CASL layers RBAC, projects, groups, video assignments, and sharing on top of the persona-scoped data model:

  • A CASL Ability is built per request from the user's roles plus the RolePermission table. Routes check the ability for both list filters (accessibleBy) and instance updates (subject(...)).
  • Project rows organize videos, personas, world states, summaries, claims, and annotations under a shared owner. A project belongs either to a User (via ownerUserId) or to a UserGroup (via ownerGroupId).
  • UserGroup rows organize users into teams. GroupMembership carries the user's group role (group_owner, group_admin, group_member).
  • ProjectVideoAssignment links a video to a project and optionally to a user for review workflows. VideoAssignmentRule rows capture conditions that auto-assign matching videos.
  • ResourceShare rows record per-resource shares between users or groups, with read_only or forkable permission levels and an optional expiry.
  • /api/admin/permissions lets a system_admin edit RolePermission rows at runtime; mutations invalidate the per-user ability cache so changes take effect on the next request.

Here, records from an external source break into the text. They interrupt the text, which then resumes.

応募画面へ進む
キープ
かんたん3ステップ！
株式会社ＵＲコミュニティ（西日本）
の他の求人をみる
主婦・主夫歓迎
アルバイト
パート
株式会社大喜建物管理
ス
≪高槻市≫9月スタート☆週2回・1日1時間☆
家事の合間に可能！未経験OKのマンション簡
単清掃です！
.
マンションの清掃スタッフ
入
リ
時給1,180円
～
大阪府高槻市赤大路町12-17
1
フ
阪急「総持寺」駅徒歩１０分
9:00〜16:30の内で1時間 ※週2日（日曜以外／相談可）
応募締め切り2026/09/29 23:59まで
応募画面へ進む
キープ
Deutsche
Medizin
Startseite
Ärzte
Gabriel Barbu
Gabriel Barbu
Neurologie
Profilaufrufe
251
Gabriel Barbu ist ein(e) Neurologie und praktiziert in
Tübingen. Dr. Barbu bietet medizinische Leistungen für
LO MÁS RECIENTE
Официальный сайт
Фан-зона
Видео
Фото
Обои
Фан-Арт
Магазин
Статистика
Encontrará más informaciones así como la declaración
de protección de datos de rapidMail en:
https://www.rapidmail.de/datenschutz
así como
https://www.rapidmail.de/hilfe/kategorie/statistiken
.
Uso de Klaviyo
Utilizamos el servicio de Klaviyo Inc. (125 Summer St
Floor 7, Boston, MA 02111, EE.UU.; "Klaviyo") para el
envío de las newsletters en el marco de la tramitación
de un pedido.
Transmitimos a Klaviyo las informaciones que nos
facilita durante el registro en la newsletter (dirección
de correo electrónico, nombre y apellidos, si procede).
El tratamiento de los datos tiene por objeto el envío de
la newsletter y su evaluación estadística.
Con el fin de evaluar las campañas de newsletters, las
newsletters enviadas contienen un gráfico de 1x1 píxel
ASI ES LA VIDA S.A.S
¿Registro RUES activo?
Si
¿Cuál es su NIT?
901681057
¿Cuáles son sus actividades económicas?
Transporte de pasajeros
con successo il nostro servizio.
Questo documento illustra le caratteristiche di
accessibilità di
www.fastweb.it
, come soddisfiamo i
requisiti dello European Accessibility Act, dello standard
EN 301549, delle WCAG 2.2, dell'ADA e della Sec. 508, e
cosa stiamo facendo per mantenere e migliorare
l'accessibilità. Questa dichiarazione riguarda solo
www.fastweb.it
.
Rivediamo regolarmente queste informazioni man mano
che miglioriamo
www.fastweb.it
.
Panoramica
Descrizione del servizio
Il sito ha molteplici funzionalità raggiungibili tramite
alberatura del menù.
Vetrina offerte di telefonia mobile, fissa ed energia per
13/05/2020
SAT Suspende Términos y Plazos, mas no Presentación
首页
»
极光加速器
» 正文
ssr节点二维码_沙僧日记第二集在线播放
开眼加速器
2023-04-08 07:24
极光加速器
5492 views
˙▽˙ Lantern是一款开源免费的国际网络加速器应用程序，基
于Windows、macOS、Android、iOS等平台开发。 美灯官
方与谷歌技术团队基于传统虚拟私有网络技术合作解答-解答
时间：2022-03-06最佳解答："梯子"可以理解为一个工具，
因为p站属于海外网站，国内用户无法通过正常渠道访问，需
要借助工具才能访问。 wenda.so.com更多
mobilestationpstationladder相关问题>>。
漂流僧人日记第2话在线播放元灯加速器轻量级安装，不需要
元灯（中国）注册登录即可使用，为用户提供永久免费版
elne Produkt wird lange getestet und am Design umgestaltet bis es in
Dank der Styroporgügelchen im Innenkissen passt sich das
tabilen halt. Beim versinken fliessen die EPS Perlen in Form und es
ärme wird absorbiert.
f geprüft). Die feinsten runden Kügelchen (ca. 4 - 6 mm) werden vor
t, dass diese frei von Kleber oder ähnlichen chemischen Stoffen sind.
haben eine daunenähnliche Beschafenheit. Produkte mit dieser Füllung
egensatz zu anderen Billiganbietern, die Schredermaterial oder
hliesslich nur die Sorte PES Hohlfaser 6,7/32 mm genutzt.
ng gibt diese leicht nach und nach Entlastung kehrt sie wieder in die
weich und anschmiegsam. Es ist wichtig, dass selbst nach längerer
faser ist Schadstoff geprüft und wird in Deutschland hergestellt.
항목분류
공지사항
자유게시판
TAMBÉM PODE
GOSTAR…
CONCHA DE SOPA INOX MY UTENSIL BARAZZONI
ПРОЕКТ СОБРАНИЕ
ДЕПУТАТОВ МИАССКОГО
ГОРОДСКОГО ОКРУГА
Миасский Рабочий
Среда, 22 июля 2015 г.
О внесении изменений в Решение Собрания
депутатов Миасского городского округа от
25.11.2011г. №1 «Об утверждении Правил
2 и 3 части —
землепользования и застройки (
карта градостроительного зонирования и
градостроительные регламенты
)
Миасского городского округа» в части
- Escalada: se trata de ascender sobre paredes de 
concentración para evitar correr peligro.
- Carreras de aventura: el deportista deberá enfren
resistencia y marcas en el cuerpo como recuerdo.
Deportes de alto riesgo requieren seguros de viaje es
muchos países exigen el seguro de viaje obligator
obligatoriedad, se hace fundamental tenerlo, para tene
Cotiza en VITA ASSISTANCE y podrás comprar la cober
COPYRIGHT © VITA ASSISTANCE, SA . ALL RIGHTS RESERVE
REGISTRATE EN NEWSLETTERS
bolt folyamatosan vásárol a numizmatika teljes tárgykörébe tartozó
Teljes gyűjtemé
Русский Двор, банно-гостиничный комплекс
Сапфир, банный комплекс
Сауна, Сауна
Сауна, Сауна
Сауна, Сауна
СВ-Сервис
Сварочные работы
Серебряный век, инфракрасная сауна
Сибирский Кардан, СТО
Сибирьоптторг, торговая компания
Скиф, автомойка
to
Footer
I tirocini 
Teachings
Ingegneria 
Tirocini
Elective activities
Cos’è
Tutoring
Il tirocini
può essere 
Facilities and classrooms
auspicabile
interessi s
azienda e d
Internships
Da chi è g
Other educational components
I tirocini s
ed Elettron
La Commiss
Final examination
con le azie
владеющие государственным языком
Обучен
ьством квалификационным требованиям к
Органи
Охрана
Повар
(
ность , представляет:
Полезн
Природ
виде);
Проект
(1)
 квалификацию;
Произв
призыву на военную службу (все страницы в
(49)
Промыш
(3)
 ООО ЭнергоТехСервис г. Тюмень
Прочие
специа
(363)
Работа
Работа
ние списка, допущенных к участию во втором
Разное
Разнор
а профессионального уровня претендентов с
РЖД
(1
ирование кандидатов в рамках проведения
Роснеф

Data-fidelity, ownership, and DoS guards are implemented through CASL rather than the legacy lib/ownership.ts helpers. See Concepts > RBAC for the gate shapes.

How a summary travels

frontend                  backend                       model-service
| | |
| POST /api/videos/ | |
| summaries/generate | |
| -----------------------> | |
| | enqueue BullMQ job |
| | ---------------------------> |
| | | load VLM
| | | extract frames
| | | transcribe audio
| | | run VLM caption
| | | fuse a/v
| | <--------------------------- | result
| | write VideoSummary row |
| | mark job complete |
| GET /api/jobs/:jobId | |
| -----------------------> | |
| <----------------------- | |

Data flow boundaries

  • The frontend never talks to the model service directly. Every AI call goes through the backend, which gates it on authentication and CASL ability.
  • The model service never talks to PostgreSQL directly. It receives input via the job payload and returns output to the backend; the backend writes the row.
  • Cross-service traces are correlated via the OTLP propagation context attached to BullMQ job payloads.